Reproduce every line of the material below verbatim, omitting the pictures.

━━━━━━━━━━━━━━━━

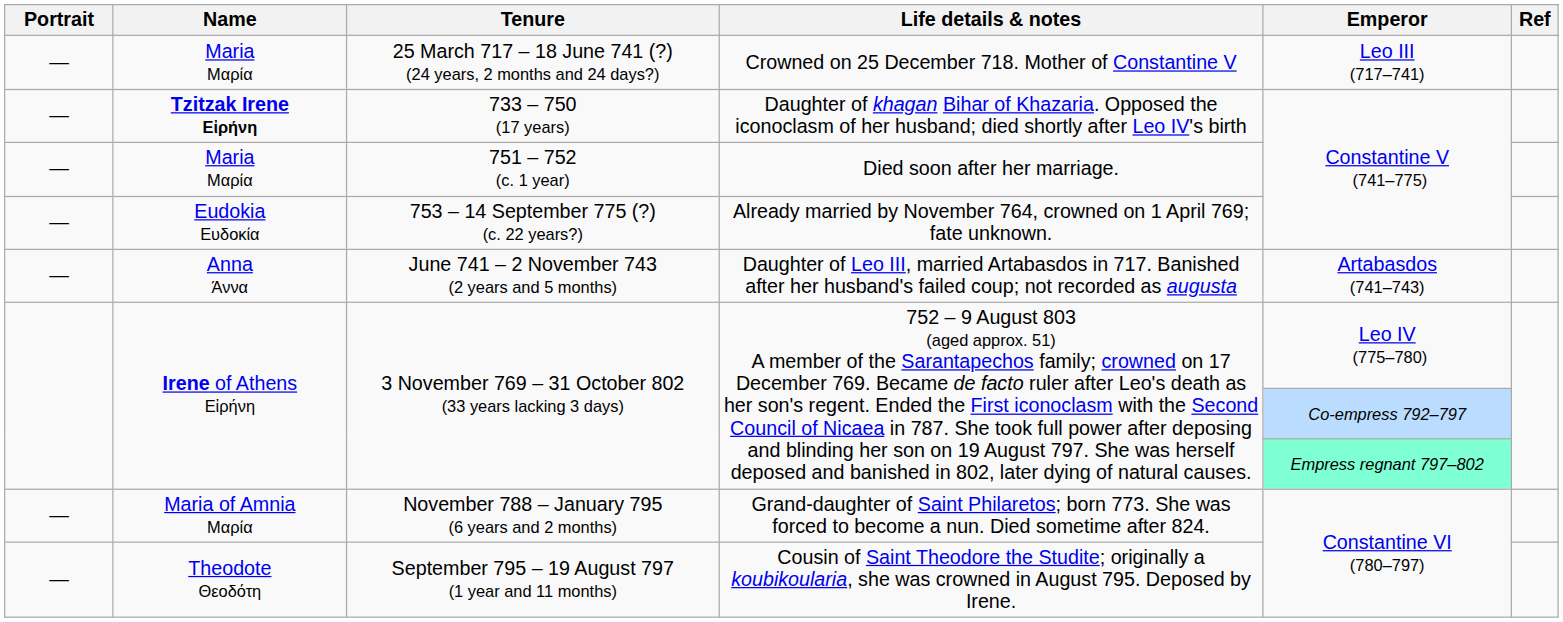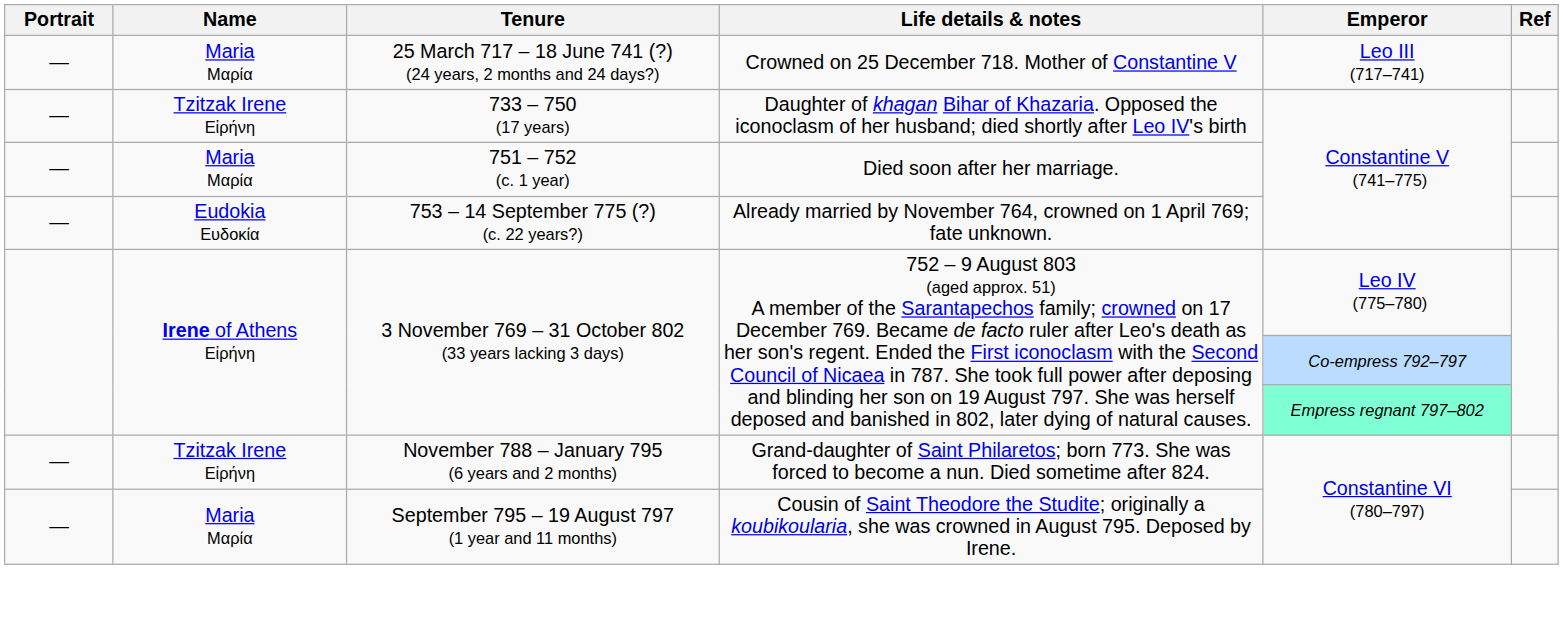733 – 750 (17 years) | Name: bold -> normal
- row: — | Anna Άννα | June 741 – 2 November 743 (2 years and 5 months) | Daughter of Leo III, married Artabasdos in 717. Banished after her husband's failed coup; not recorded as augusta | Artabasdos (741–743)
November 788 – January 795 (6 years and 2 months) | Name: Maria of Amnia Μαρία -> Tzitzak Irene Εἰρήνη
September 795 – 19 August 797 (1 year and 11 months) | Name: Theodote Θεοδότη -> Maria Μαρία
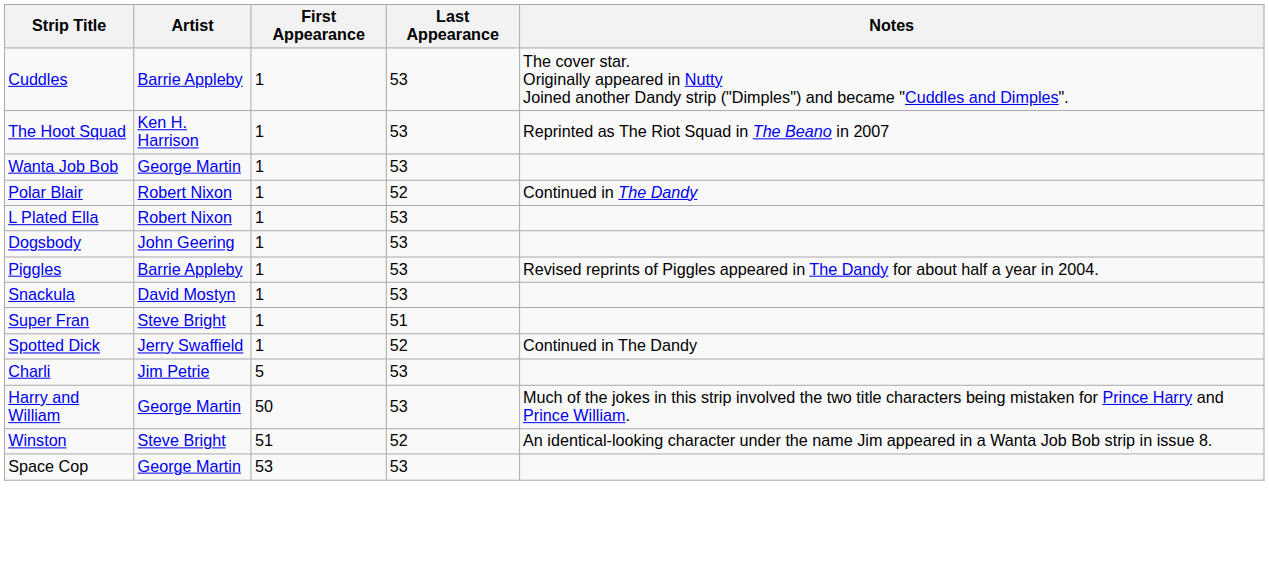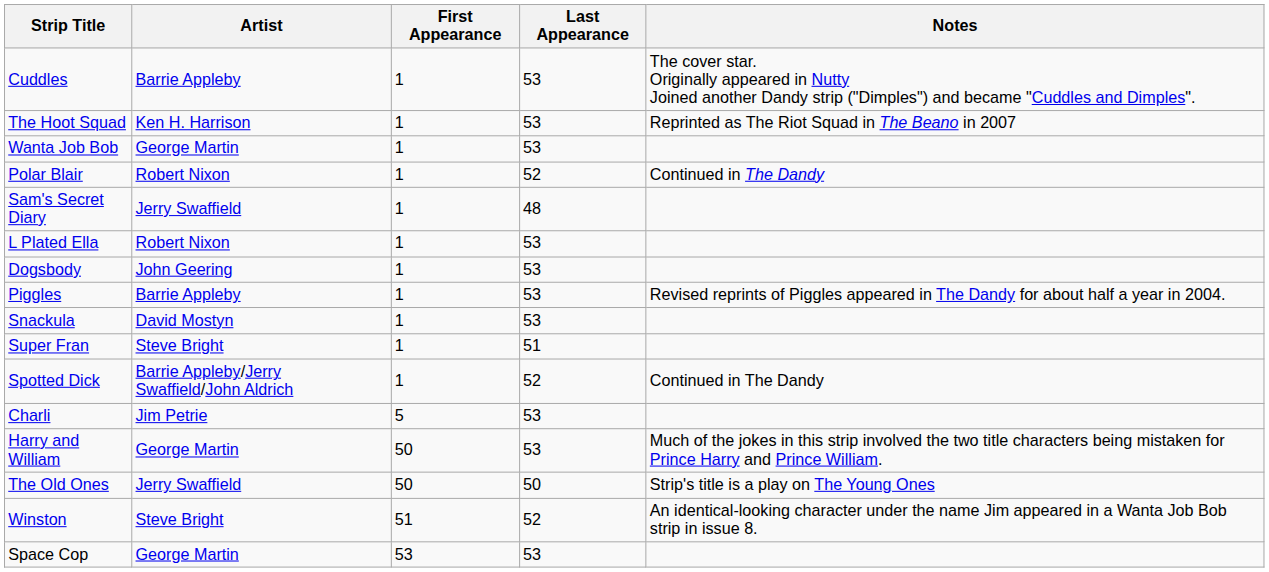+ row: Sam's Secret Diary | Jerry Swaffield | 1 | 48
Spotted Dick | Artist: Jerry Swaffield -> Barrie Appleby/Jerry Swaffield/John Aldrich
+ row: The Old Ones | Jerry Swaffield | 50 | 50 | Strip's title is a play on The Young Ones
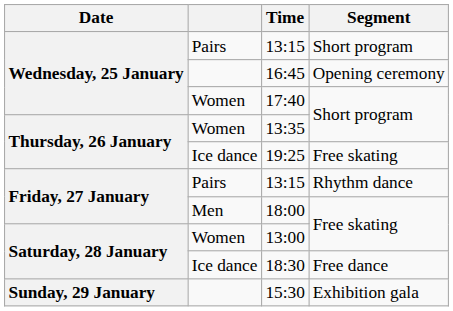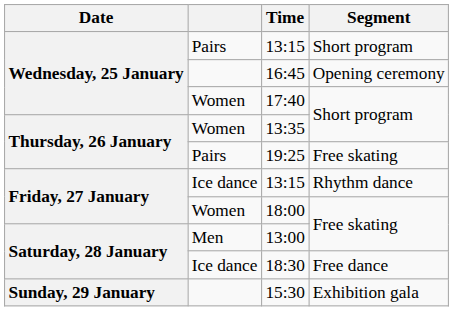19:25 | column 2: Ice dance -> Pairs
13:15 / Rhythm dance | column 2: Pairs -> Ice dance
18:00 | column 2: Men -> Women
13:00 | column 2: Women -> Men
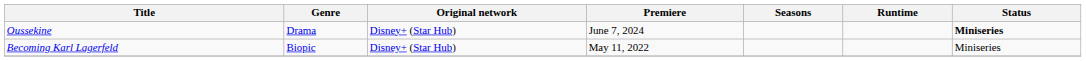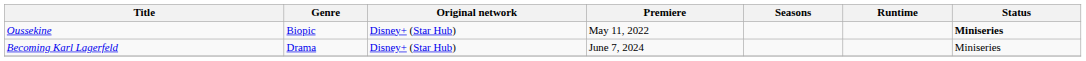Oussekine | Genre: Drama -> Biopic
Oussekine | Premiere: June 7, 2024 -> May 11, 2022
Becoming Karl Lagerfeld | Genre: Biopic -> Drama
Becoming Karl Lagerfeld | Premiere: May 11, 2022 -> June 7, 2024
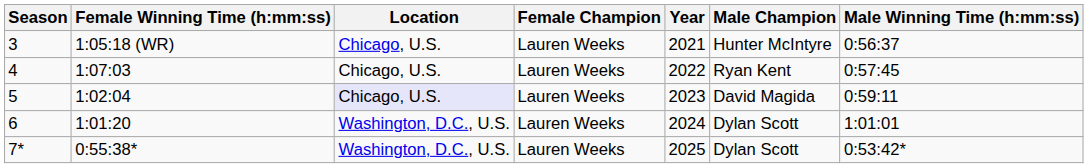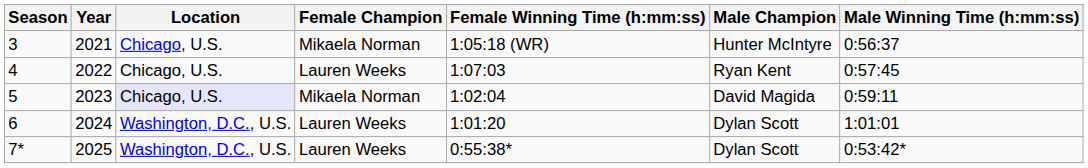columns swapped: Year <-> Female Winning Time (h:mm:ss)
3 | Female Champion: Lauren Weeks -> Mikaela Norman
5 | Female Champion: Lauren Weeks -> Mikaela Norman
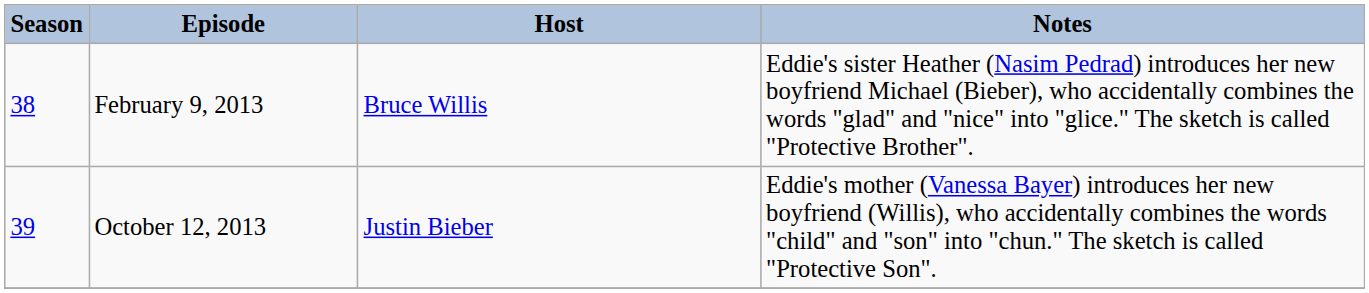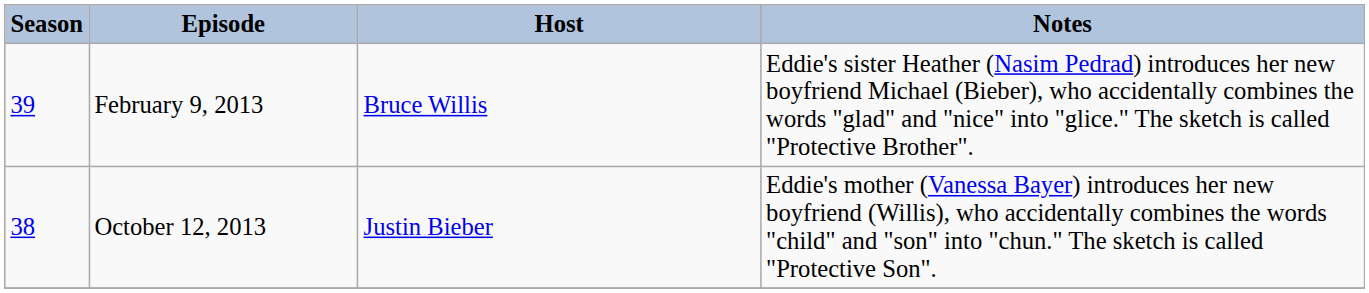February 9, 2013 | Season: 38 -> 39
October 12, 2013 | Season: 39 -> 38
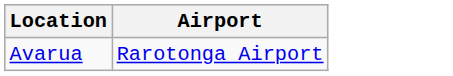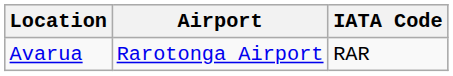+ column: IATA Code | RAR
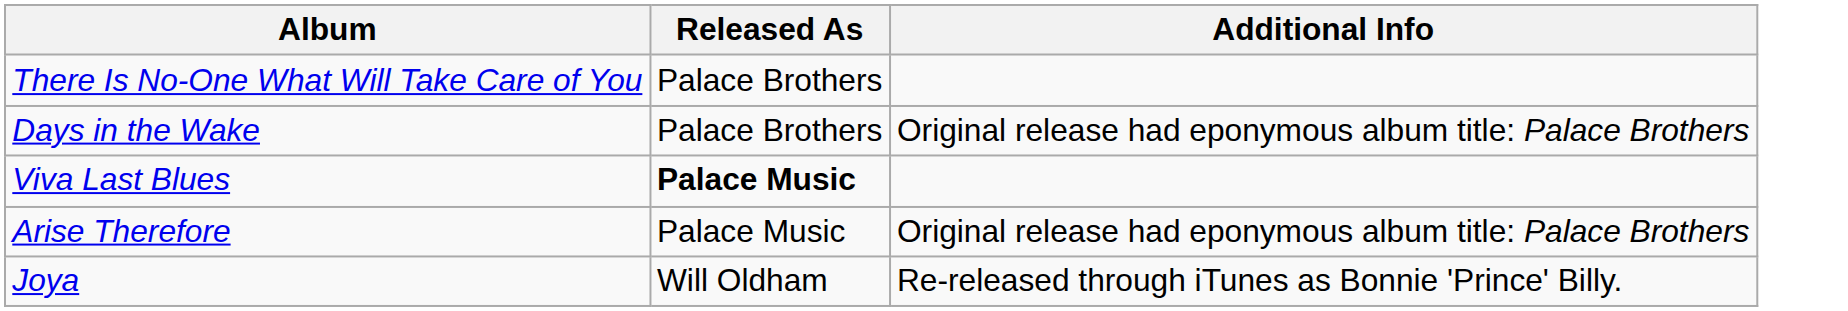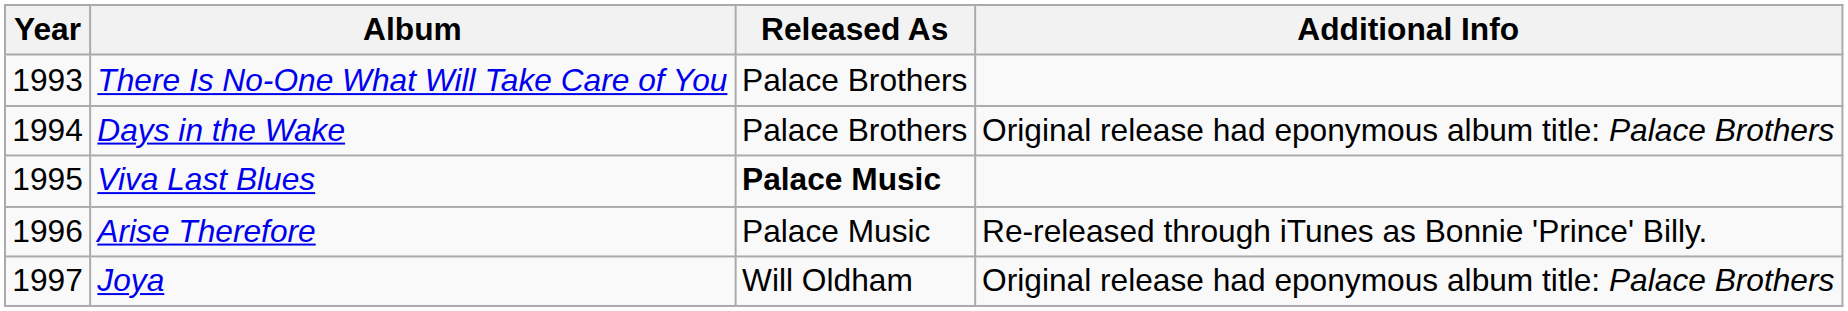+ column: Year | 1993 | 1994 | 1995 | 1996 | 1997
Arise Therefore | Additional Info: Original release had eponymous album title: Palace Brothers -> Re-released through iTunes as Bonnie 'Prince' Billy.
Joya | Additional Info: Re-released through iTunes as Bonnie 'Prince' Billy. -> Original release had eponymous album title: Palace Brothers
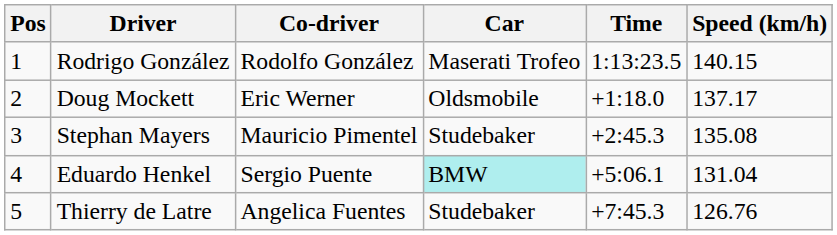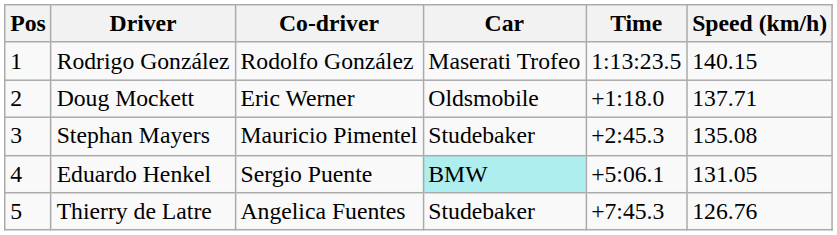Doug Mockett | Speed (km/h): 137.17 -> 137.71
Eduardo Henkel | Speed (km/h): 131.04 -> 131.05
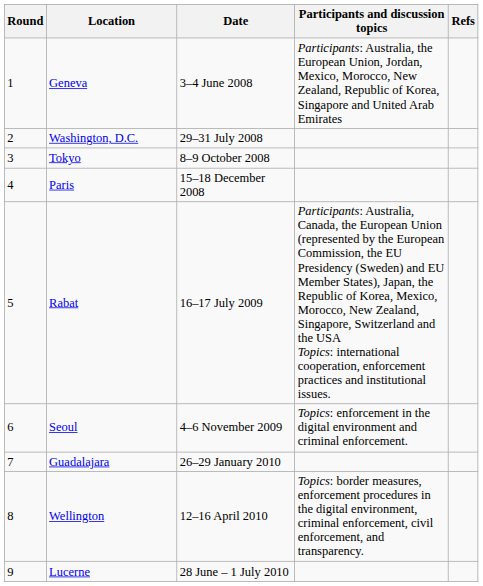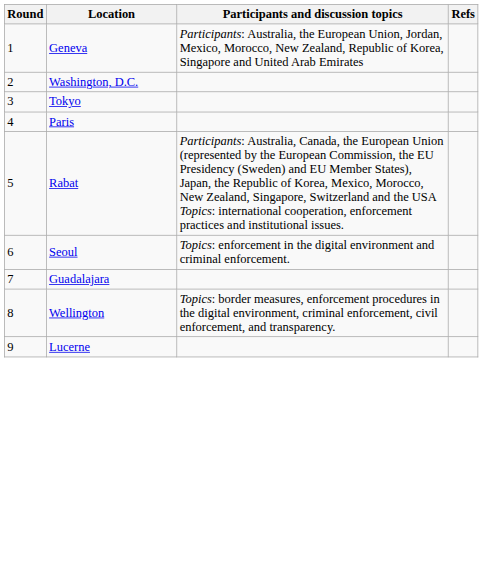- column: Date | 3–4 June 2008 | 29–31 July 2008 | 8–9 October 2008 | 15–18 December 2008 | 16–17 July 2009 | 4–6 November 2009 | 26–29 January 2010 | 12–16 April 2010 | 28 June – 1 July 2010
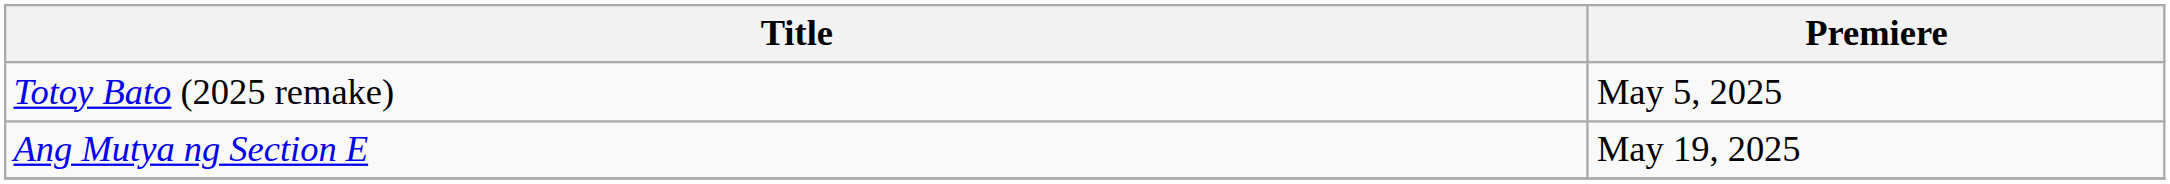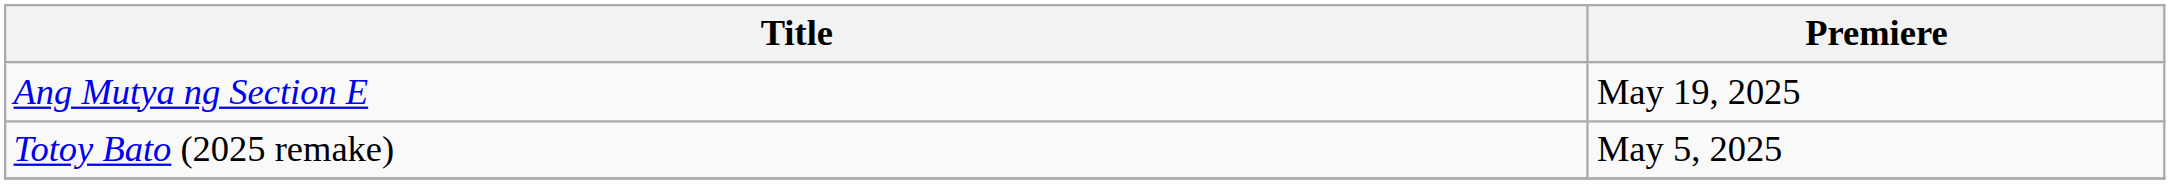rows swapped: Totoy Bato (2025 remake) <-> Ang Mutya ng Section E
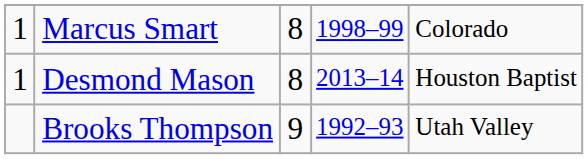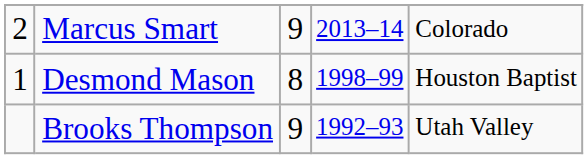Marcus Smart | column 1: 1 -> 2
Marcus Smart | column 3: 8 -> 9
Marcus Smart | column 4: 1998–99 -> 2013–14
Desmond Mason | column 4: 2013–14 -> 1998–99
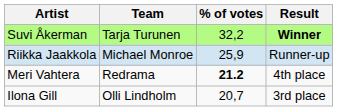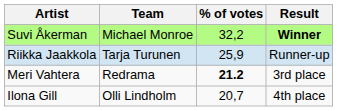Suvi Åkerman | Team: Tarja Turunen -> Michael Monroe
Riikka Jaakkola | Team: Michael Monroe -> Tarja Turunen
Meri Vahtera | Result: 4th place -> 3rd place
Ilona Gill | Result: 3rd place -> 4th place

━━━━━━━━━━━━━━━━

• Task answer:
733 – 750 (17 years) | Name: bold -> normal
- row: — | Anna Άννα | June 741 – 2 November 743 (2 years and 5 months) | Daughter of Leo III, married Artabasdos in 717. Banished after her husband's failed coup; not recorded as augusta | Artabasdos (741–743)
November 788 – January 795 (6 years and 2 months) | Name: Maria of Amnia Μαρία -> Tzitzak Irene Εἰρήνη
September 795 – 19 August 797 (1 year and 11 months) | Name: Theodote Θεοδότη -> Maria Μαρία
+ row: Sam's Secret Diary | Jerry Swaffield | 1 | 48
Spotted Dick | Artist: Jerry Swaffield -> Barrie Appleby/Jerry Swaffield/John Aldrich
+ row: The Old Ones | Jerry Swaffield | 50 | 50 | Strip's title is a play on The Young Ones
19:25 | column 2: Ice dance -> Pairs
13:15 / Rhythm dance | column 2: Pairs -> Ice dance
18:00 | column 2: Men -> Women
13:00 | column 2: Women -> Men
Oussekine | Genre: Drama -> Biopic
Oussekine | Premiere: June 7, 2024 -> May 11, 2022
Becoming Karl Lagerfeld | Genre: Biopic -> Drama
Becoming Karl Lagerfeld | Premiere: May 11, 2022 -> June 7, 2024
columns swapped: Year <-> Female Winning Time (h:mm:ss)
3 | Female Champion: Lauren Weeks -> Mikaela Norman
5 | Female Champion: Lauren Weeks -> Mikaela Norman
February 9, 2013 | Season: 38 -> 39
October 12, 2013 | Season: 39 -> 38
+ column: IATA Code | RAR
+ column: Year | 1993 | 1994 | 1995 | 1996 | 1997
Arise Therefore | Additional Info: Original release had eponymous album title: Palace Brothers -> Re-released through iTunes as Bonnie 'Prince' Billy.
Joya | Additional Info: Re-released through iTunes as Bonnie 'Prince' Billy. -> Original release had eponymous album title: Palace Brothers
Doug Mockett | Speed (km/h): 137.17 -> 137.71
Eduardo Henkel | Speed (km/h): 131.04 -> 131.05
- column: Date | 3–4 June 2008 | 29–31 July 2008 | 8–9 October 2008 | 15–18 December 2008 | 16–17 July 2009 | 4–6 November 2009 | 26–29 January 2010 | 12–16 April 2010 | 28 June – 1 July 2010
rows swapped: Totoy Bato (2025 remake) <-> Ang Mutya ng Section E
Marcus Smart | column 1: 1 -> 2
Marcus Smart | column 3: 8 -> 9
Marcus Smart | column 4: 1998–99 -> 2013–14
Desmond Mason | column 4: 2013–14 -> 1998–99
Suvi Åkerman | Team: Tarja Turunen -> Michael Monroe
Riikka Jaakkola | Team: Michael Monroe -> Tarja Turunen
Meri Vahtera | Result: 4th place -> 3rd place
Ilona Gill | Result: 3rd place -> 4th place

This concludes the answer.